Akan tetapi mereka melupakan sesuatu. Bahwa harta, takhta, kehormatan, ketenaran, kelihaian bersilat lidah, nasab, semua itu tak ada artinya lagi jika mereka tak mampu meneladan sosok yang mereka agung-agungkan untuk meneladani orang-orang yang menuhankan mereka. Meneladan yang berarti mencontoh. Dan meneladani yang berarti memberi teladan.

Menjadi seorang teladan tak ubah selayaknya sebuah pelita. Dia akan memantulkan bayangan yang akan diikuti oleh para pemujanya ke mana pun dia melangkah. Sekalipun langkah yang diambil bertentangan dengan hati nurani. Pemuja tetaplah pemuja. Dan pelita selalu benar atas segala sabdanya.

Memang sebuah ironi yang terjadi di tengah-tengah masyarakat saat ini. Tak sedikit dari mereka yang memahami mana yang menjual simbol-simbol keagamaan hanya untuk memuaskan hasrat dari ambisi mereka, dan mana yang benar-benar membela kebenaran sesungguhnya.

Seharusnya kita tahu bahwa misi yang mereka bawa merupakan sebuah refleksi relativitas. Begitu pula dengan panji kebenaran yang mereka usung. Tentu semua itu bersifat relatif. Tak ada kebenaran yang bersifat mutlak di dunia ini kecuali kebenaran milik Allah swt., Tuhan semesta alam. Begitu pula dengan tulisan ini, yang hanyalah sebuah refleksi dari kegelisahan diri terhadap fenomena-fenomena yang semakin marak. Sehingga istilah menuhankan seseorang yang memiliki ‘gelar suci’ tak lagi dijadikan sebagai tameng dalam membela kebenaran, apalagi membela diri.

Padahal, meskipun manusia memiliki beribu-ribu rencana untuk mendapatkan ambisinya dengan menghalalkan berbagai cara, tetapi keputusan akhir ada di tangan Tuhan.
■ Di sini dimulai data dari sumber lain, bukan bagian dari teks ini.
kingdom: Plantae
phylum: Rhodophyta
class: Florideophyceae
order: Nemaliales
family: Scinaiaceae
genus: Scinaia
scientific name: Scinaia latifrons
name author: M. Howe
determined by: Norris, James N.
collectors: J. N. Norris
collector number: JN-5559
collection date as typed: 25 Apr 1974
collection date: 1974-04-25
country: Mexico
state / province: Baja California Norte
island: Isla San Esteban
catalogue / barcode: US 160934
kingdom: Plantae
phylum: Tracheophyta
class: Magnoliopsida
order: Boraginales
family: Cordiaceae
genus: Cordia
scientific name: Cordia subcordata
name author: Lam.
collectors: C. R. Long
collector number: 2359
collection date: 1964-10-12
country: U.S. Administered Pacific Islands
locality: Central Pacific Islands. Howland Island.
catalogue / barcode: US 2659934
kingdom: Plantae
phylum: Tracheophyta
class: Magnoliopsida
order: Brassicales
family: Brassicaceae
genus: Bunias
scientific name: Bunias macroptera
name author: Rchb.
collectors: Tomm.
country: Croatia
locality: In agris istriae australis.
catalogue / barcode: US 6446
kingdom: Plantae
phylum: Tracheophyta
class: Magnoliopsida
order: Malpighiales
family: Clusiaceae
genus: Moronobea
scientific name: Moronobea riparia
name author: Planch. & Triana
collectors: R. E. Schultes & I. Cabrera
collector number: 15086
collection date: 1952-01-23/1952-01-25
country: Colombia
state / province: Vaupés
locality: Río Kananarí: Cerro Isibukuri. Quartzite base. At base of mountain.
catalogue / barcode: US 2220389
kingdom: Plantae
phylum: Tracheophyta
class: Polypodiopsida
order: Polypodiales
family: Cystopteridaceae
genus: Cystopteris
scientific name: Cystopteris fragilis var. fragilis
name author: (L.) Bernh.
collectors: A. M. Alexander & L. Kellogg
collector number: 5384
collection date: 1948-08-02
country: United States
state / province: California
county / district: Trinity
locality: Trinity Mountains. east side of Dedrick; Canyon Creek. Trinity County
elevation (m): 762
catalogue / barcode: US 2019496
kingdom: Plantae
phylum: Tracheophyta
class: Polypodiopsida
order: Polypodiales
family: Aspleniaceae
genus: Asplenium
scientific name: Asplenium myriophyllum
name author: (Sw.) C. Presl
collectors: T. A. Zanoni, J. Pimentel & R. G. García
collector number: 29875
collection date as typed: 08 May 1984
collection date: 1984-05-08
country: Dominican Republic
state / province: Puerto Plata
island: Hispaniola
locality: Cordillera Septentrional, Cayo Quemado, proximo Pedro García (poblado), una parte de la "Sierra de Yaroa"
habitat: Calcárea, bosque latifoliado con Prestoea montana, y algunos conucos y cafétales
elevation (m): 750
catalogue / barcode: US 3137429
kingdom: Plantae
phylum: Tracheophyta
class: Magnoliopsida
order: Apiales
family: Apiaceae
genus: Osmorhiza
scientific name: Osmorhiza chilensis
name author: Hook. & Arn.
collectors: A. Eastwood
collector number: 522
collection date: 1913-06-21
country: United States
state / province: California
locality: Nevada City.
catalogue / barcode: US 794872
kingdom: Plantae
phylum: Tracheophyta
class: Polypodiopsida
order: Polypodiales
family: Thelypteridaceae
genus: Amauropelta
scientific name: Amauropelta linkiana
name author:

Ketika Dia berkata, ‘Cukup!’, maka semua akan berhenti saat itu juga. Tak ada yang bisa melawan. Tak ada yang bisa menolak. Tak ada pula yang bisa merencanakan kembali strategi baru. Semua ambisi bisa sirna dalam sekejap jika tak diimbangi dengan kontrol diri yang baik. Karena Tuhan tahu mana yang terbaik untuk seluruh umat manusia. Meskipun harus ada ‘mahar’ yang harus dibayar.

Bagaimana menurutmu?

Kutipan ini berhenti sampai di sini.